Belastingverdrag tussen Nederland en België en Europese Moeder-dochterrichtlijn
Het belastingverdrag tussen Nederland en België en de Europese Moeder-dochterrichtlijn kunnen invloed hebben op de belastingheffing over dividenden en vermogenswinsten, waarbij onder bepaalde voorwaarden belastingheffing kan worden beperkt of dubbele belastingheffing kan worden voorkomen. Hierdoor kan de heffing van Nederlandse dividendbelasting of inkomstenbelasting bij uitkering van een dividend vanuit de Nederlandse bv aan de CommV mogelijk achterwege blijven, om te voorkomen dat dubbele belastingheffing bestaat als België de uitkeringen door de CommV aan de vennoten belast met Belgische roerende voorheffing.
Conclusie
De CommV lijkt ondanks enkele verschillen voldoende vergelijkbaar met de Nederlandse cv. Vanwege de afwezigheid van de CommV op de definitieve rechtsvormenlijst moeten belastingplichtigen echter zelf een vergelijkbaarheidsanalyse uitvoeren, tot de CommV weer terugkeert op de rechtsvormenlijst.

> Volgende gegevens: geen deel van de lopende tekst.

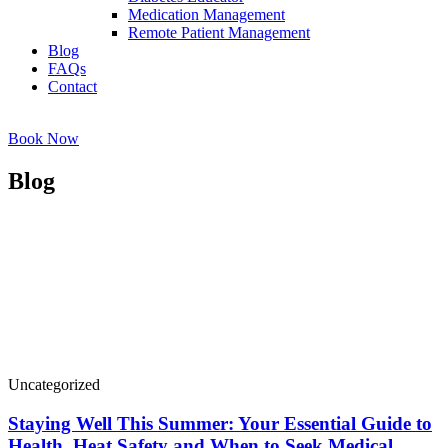
Medication Management
Remote Patient Management
Blog
FAQs
Contact
Book Now
Blog
Uncategorized
Staying Well This Summer: Your Essential Guide to
Health, Heat Safety and When to Seek Medical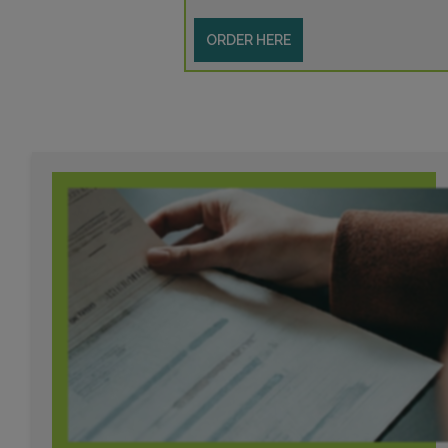
ORDER HERE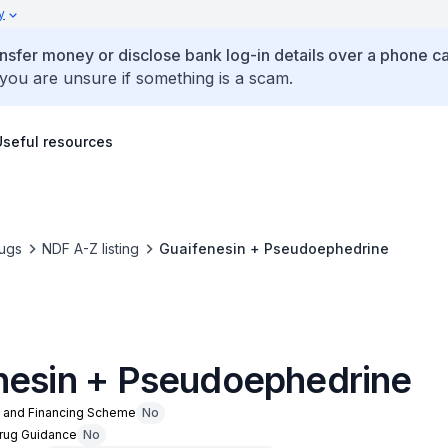
y
ansfer money or disclose bank log-in details over a phone cal
 you are unsure if something is a scam.
Useful resources
ugs
NDF A-Z listing
Guaifenesin + Pseudoephedrine
nesin + Pseudoephedrine
n and Financing Scheme
No
Drug Guidance
No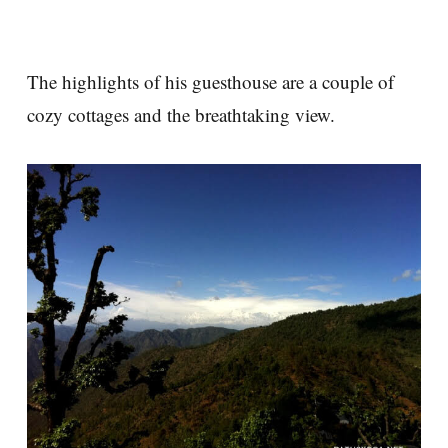
The highlights of his guesthouse are a couple of
cozy cottages and the breathtaking view.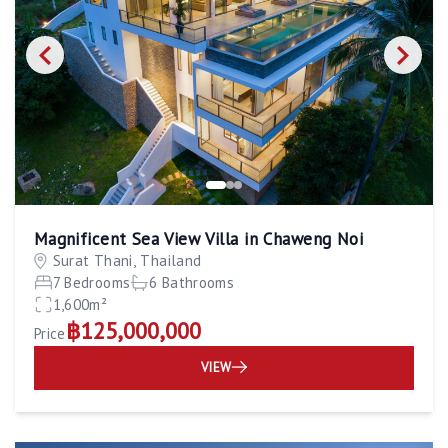
Magnificent Sea View Villa in Chaweng Noi
Surat Thani, Thailand
7 Bedrooms
6 Bathrooms
1,600m²
฿125,000,000
Price
VIEW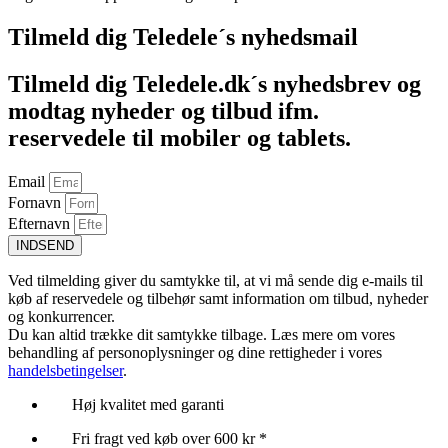
Tilmeld dig Teledele´s nyhedsmail
Tilmeld dig Teledele.dk´s nyhedsbrev og
modtag nyheder og tilbud ifm.
reservedele til mobiler og tablets.
Email
Fornavn
Efternavn
INDSEND
Ved tilmelding giver du samtykke til, at vi må sende dig e-mails til
køb af reservedele og tilbehør samt information om tilbud, nyheder
og konkurrencer.
Du kan altid trække dit samtykke tilbage. Læs mere om vores
behandling af personoplysninger og dine rettigheder i vores
handelsbetingelser
.
Høj kvalitet med garanti
Fri fragt ved køb over 600 kr *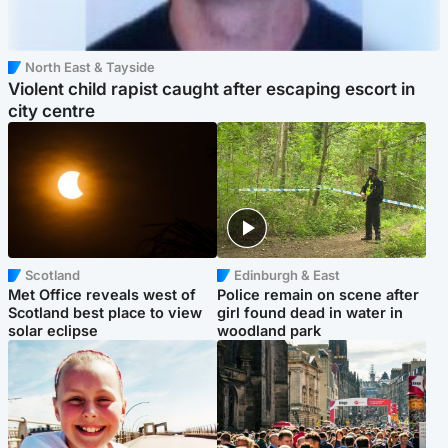
North East & Tayside
Violent child rapist caught after escaping escort in
city centre
Scotland
Edinburgh & East
Met Office reveals west of
Police remain on scene after
Scotland best place to view
girl found dead in water in
solar eclipse
woodland park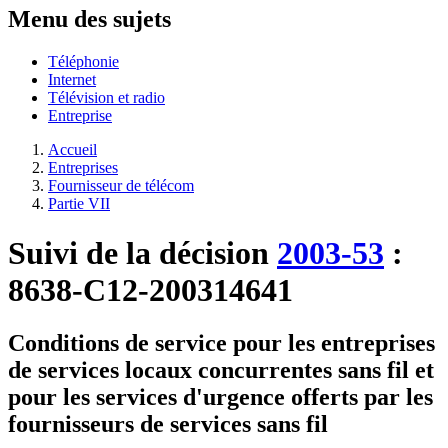
Menu des sujets
Téléphonie
Internet
Télévision et radio
Entreprise
Accueil
Entreprises
Fournisseur de télécom
Partie VII
Suivi de la décision
2003-53
:
8638-C12-200314641
Conditions de service pour les entreprises
de services locaux concurrentes sans fil et
pour les services d'urgence offerts par les
fournisseurs de services sans fil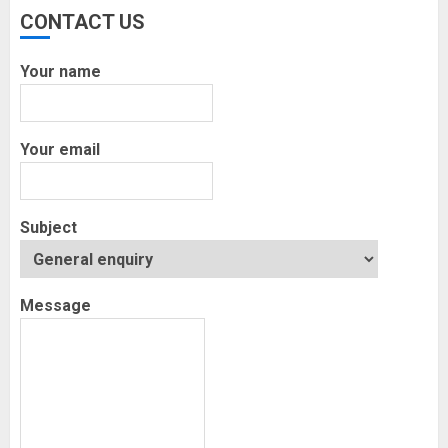
Execution and Market Insights
CONTACT US
NOVEMBER 18, 2025
0
Your name
Finance
How Social Security Benefits
Support Millions of Americans Each
Your email
Year
SEPTEMBER 20, 2025
0
Subject
Message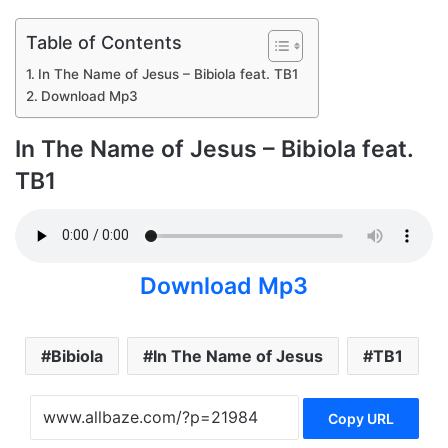
Table of Contents
In The Name of Jesus – Bibiola feat. TB1
Download Mp3
In The Name of Jesus – Bibiola feat.
TB1
Download Mp3
Bibiola
In The Name of Jesus
TB1
Copy URL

De fiscale kwalificatie van de CommV als transparant kan leiden tot een hybride mismatch in relatie met de Belgische fiscale kwalificatie als niet-transparant. De nadelige gevolgen voor de heffing van Nederlandse dividendbelasting worden ondervangen door hybride-entiteitregels, maar in de Nederlandse inkomstenbelasting kan een beroep op het belastingverdrag en de Moeder-dochterrichtlijn nodig zijn om dubbele belastingheffing te voorkomen.
Dit artikel is verschenen in Weekblad Fiscaal Recht, WFR 2025/71 –12 maart 2025, Uitgever Wolters Kluwer.